"""
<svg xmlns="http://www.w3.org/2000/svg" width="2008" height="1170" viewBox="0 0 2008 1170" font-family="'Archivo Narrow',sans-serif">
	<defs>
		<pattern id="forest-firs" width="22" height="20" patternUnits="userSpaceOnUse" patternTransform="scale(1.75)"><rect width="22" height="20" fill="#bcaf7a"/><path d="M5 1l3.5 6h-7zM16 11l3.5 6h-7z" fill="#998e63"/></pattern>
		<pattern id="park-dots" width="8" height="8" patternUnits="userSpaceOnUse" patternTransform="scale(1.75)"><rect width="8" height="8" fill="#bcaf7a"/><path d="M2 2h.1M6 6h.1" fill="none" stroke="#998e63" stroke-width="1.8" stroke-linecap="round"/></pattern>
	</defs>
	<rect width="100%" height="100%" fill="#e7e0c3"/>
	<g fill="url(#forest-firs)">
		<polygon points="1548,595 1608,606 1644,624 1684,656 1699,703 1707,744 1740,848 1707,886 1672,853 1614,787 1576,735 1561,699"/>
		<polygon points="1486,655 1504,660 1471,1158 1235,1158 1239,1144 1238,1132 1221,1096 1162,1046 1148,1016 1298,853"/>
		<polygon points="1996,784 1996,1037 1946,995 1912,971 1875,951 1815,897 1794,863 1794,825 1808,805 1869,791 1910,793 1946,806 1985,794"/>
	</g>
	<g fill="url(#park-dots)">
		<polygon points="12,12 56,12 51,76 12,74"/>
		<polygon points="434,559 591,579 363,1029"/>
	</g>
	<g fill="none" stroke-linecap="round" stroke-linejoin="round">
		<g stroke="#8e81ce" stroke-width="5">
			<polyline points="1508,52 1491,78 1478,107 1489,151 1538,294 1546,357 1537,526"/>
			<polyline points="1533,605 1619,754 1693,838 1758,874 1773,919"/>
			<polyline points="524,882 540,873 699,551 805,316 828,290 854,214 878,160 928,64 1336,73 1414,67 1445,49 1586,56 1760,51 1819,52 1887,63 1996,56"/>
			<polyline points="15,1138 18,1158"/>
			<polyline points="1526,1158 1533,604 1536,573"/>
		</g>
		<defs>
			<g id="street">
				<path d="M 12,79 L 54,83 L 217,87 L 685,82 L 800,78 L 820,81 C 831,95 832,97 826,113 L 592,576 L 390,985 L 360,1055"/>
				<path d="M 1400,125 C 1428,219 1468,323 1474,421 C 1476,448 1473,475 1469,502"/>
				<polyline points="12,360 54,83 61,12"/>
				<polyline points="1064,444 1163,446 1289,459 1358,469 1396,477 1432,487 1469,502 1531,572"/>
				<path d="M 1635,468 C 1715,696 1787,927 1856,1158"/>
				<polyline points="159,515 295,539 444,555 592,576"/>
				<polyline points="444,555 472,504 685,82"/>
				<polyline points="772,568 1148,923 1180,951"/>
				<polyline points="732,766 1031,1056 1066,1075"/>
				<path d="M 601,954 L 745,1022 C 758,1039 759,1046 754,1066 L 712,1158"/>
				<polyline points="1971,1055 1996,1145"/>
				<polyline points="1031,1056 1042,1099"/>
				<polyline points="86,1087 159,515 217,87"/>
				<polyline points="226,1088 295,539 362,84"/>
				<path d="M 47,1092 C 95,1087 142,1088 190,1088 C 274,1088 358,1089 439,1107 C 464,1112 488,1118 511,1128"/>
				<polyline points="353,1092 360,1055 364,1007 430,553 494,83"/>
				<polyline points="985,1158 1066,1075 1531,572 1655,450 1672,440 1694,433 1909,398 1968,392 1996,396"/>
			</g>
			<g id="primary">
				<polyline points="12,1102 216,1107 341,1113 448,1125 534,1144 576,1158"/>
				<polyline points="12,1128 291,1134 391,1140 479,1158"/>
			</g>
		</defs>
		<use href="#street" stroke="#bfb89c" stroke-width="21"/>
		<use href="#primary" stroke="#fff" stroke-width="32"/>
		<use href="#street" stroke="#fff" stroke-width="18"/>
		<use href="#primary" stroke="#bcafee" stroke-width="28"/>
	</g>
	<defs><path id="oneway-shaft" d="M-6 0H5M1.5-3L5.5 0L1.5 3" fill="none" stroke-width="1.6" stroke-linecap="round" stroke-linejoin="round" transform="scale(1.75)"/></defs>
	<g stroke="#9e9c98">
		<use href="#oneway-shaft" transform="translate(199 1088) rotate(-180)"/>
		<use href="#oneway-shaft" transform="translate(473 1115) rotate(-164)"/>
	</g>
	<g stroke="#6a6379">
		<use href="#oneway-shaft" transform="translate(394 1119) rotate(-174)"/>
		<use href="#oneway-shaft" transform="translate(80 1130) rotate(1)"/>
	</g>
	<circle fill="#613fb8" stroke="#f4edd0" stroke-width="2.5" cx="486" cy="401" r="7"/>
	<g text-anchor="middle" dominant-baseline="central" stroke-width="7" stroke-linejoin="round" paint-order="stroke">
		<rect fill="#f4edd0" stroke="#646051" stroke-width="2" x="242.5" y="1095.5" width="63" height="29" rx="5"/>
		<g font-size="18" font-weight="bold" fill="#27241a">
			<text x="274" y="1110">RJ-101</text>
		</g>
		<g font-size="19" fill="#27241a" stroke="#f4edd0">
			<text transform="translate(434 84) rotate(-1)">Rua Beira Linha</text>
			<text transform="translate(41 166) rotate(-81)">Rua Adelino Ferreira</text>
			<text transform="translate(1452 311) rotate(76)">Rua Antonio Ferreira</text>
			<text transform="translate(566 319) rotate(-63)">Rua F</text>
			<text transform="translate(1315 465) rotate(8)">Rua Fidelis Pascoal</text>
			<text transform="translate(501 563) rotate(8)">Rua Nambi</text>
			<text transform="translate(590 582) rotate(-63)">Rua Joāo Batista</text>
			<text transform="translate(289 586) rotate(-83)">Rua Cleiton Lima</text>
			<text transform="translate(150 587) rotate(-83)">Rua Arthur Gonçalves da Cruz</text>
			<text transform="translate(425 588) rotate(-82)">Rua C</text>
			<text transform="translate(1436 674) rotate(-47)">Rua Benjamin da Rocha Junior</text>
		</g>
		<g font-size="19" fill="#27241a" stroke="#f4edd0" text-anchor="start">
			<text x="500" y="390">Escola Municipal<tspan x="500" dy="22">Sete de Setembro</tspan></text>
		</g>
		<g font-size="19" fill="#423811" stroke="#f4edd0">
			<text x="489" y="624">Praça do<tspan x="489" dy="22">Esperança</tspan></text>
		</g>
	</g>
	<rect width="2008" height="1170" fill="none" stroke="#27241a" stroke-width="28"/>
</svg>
"""
Instructions for the task. Retype the listing above in full, with no alterations.

Task result.
<svg xmlns="http://www.w3.org/2000/svg" width="2008" height="1170" viewBox="0 0 2008 1170" font-family="'Archivo Narrow',sans-serif">
	<defs>
		<pattern id="forest-firs" width="22" height="20" patternUnits="userSpaceOnUse" patternTransform="scale(1.75)"><rect width="22" height="20" fill="#bcaf7a"/><path d="M5 1l3.5 6h-7zM16 11l3.5 6h-7z" fill="#998e63"/></pattern>
		<pattern id="park-dots" width="8" height="8" patternUnits="userSpaceOnUse" patternTransform="scale(1.75)"><rect width="8" height="8" fill="#bcaf7a"/><path d="M2 2h.1M6 6h.1" fill="none" stroke="#998e63" stroke-width="1.8" stroke-linecap="round"/></pattern>
	</defs>
	<rect width="100%" height="100%" fill="#e7e0c3"/>
	<g fill="url(#forest-firs)">
		<polygon points="1548,595 1608,606 1644,624 1684,656 1699,703 1707,744 1740,848 1707,886 1672,853 1614,787 1576,735 1561,699"/>
		<polygon points="1486,655 1504,660 1471,1158 1235,1158 1239,1144 1238,1132 1221,1096 1162,1046 1148,1016 1298,853"/>
		<polygon points="1996,784 1996,1037 1946,995 1912,971 1875,951 1815,897 1794,863 1794,825 1808,805 1869,791 1910,793 1946,806 1985,794"/>
	</g>
	<g fill="url(#park-dots)">
		<polygon points="12,12 56,12 51,76 12,74"/>
		<polygon points="434,559 591,579 363,1029"/>
	</g>
	<g fill="none" stroke-linecap="round" stroke-linejoin="round">
		<g stroke="#8e81ce" stroke-width="5">
			<polyline points="1508,52 1491,78 1478,107 1489,151 1538,294 1546,357 1537,526"/>
			<polyline points="1533,605 1619,754 1693,838 1758,874 1773,919"/>
			<polyline points="524,882 540,873 699,551 805,316 828,290 854,214 878,160 928,64 1336,73 1414,67 1445,49 1586,56 1760,51 1819,52 1887,63 1996,56"/>
			<polyline points="15,1138 18,1158"/>
			<polyline points="1526,1158 1533,604 1536,573"/>
		</g>
		<defs>
			<g id="street">
				<path d="M 12,79 L 54,83 L 217,87 L 685,82 L 800,78 L 820,81 C 831,95 832,97 826,113 L 592,576 L 390,985 L 360,1055"/>
				<path d="M 1400,125 C 1428,219 1468,323 1474,421 C 1476,448 1473,475 1469,502"/>
				<polyline points="12,360 54,83 61,12"/>
				<polyline points="1064,444 1163,446 1289,459 1358,469 1396,477 1432,487 1469,502 1531,572"/>
				<path d="M 1635,468 C 1715,696 1787,927 1856,1158"/>
				<polyline points="159,515 295,539 444,555 592,576"/>
				<polyline points="444,555 472,504 685,82"/>
				<polyline points="772,568 1148,923 1180,951"/>
				<polyline points="732,766 1031,1056 1066,1075"/>
				<path d="M 601,954 L 745,1022 C 758,1039 759,1046 754,1066 L 712,1158"/>
				<polyline points="1971,1055 1996,1145"/>
				<polyline points="1031,1056 1042,1099"/>
				<polyline points="86,1087 159,515 217,87"/>
				<polyline points="226,1088 295,539 362,84"/>
				<path d="M 47,1092 C 95,1087 142,1088 190,1088 C 274,1088 358,1089 439,1107 C 464,1112 488,1118 511,1128"/>
				<polyline points="353,1092 360,1055 364,1007 430,553 494,83"/>
				<polyline points="985,1158 1066,1075 1531,572 1655,450 1672,440 1694,433 1909,398 1968,392 1996,396"/>
			</g>
			<g id="primary">
				<polyline points="12,1102 216,1107 341,1113 448,1125 534,1144 576,1158"/>
				<polyline points="12,1128 291,1134 391,1140 479,1158"/>
			</g>
		</defs>
		<use href="#street" stroke="#bfb89c" stroke-width="21"/>
		<use href="#primary" stroke="#fff" stroke-width="32"/>
		<use href="#street" stroke="#fff" stroke-width="18"/>
		<use href="#primary" stroke="#bcafee" stroke-width="28"/>
	</g>
	<defs><path id="oneway-shaft" d="M-6 0H5M1.5-3L5.5 0L1.5 3" fill="none" stroke-width="1.6" stroke-linecap="round" stroke-linejoin="round" transform="scale(1.75)"/></defs>
	<g stroke="#9e9c98">
		<use href="#oneway-shaft" transform="translate(199 1088) rotate(-180)"/>
		<use href="#oneway-shaft" transform="translate(473 1115) rotate(-164)"/>
	</g>
	<g stroke="#6a6379">
		<use href="#oneway-shaft" transform="translate(394 1119) rotate(-174)"/>
		<use href="#oneway-shaft" transform="translate(80 1130) rotate(1)"/>
	</g>
	<circle fill="#613fb8" stroke="#f4edd0" stroke-width="2.5" cx="486" cy="401" r="7"/>
	<g text-anchor="middle" dominant-baseline="central" stroke-width="7" stroke-linejoin="round" paint-order="stroke">
		<rect fill="#f4edd0" stroke="#646051" stroke-width="2" x="242.5" y="1095.5" width="63" height="29" rx="5"/>
		<g font-size="18" font-weight="bold" fill="#27241a">
			<text x="274" y="1110">RJ-101</text>
		</g>
		<g font-size="19" fill="#27241a" stroke="#f4edd0">
			<text transform="translate(434 84) rotate(-1)">Rua Beira Linha</text>
			<text transform="translate(41 166) rotate(-81)">Rua Adelino Ferreira</text>
			<text transform="translate(1452 311) rotate(76)">Rua Antonio Ferreira</text>
			<text transform="translate(566 319) rotate(-63)">Rua F</text>
			<text transform="translate(1315 465) rotate(8)">Rua Fidelis Pascoal</text>
			<text transform="translate(501 563) rotate(8)">Rua Nambi</text>
			<text transform="translate(590 582) rotate(-63)">Rua Joāo Batista</text>
			<text transform="translate(289 586) rotate(-83)">Rua Cleiton Lima</text>
			<text transform="translate(150 587) rotate(-83)">Rua Arthur Gonçalves da Cruz</text>
			<text transform="translate(425 588) rotate(-82)">Rua C</text>
			<text transform="translate(1436 674) rotate(-47)">Rua Benjamin da Rocha Junior</text>
		</g>
		<g font-size="19" fill="#27241a" stroke="#f4edd0" text-anchor="start">
			<text x="500" y="390">Escola Municipal<tspan x="500" dy="22">Sete de Setembro</tspan></text>
		</g>
		<g font-size="19" fill="#423811" stroke="#f4edd0">
			<text x="489" y="624">Praça do<tspan x="489" dy="22">Esperança</tspan></text>
		</g>
	</g>
	<rect width="2008" height="1170" fill="none" stroke="#27241a" stroke-width="28"/>
</svg>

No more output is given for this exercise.